Di Medan, kalau orang menyebut masjid paling ikonik, biasanya satu nama langsung muncul, yakni Masjid Raya Al-Mashun. Sudah begitu sejak lama. Kubah hitamnya, bangunan tuanya, dan cerita Kesultanan Deli yang menempel di sana membuat masjid itu seperti wajah lama kota.
Banyak orang Medan tumbuh dengan gambaran itu.

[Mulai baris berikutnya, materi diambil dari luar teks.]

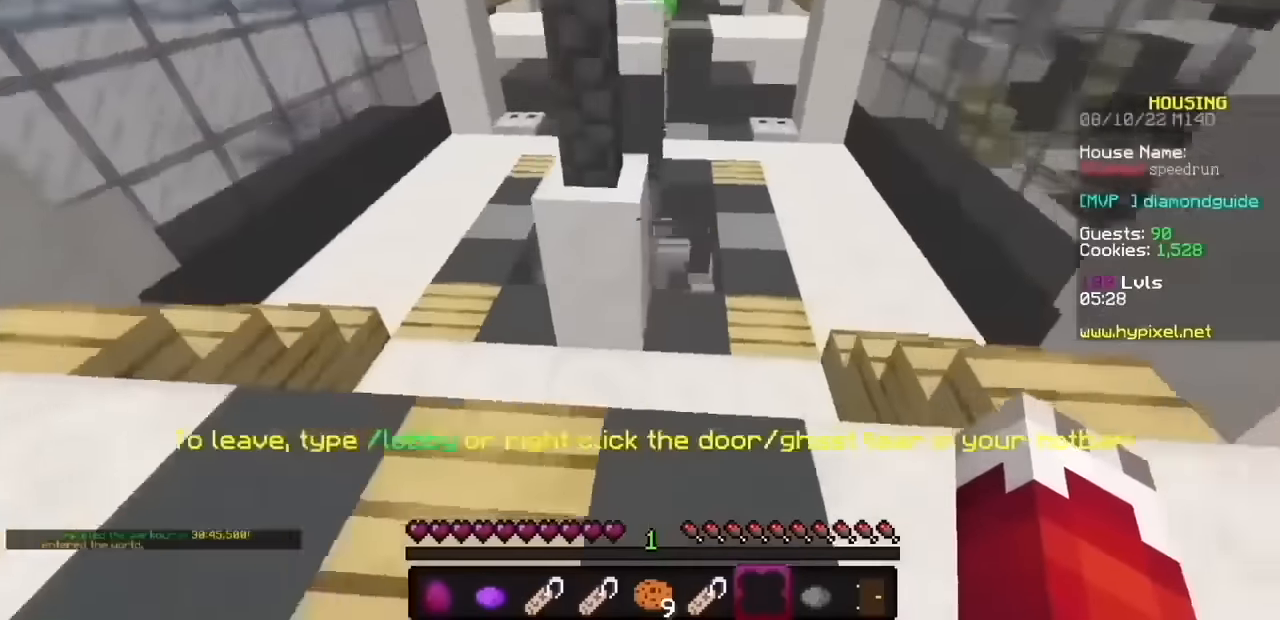
{"keys": [], "mouse": ["left", "right"], "events": []}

Kalau ada tamu dari luar kota, biasanya yang ditunjukkan lebih dulu juga Masjid Raya. Seolah-olah itulah masjid yang paling mewakili Medan.
Namun beberapa tahun terakhir, ada satu bangunan lain yang mulai ikut disebut. Masjid Agung Medan Sumatra Utara. Letaknya tidak jauh. Tapi yang paling mudah dikenali justru menaranya tinggi sekali, bahkan dari kejauhan sudah kelihatan.
Masjid ini memang belum punya sejarah sepanjang Masjid Raya. Tapi ukurannya besar, menaranya mencolok, dan terasa sangat baru. Pelan-pelan, orang Medan mulai menyebutnya juga ketika bicara tentang masjid di kota ini. Dan di balik kemegahannya, ada beberapa fakta unik yang tidak selalu terlihat dari luar.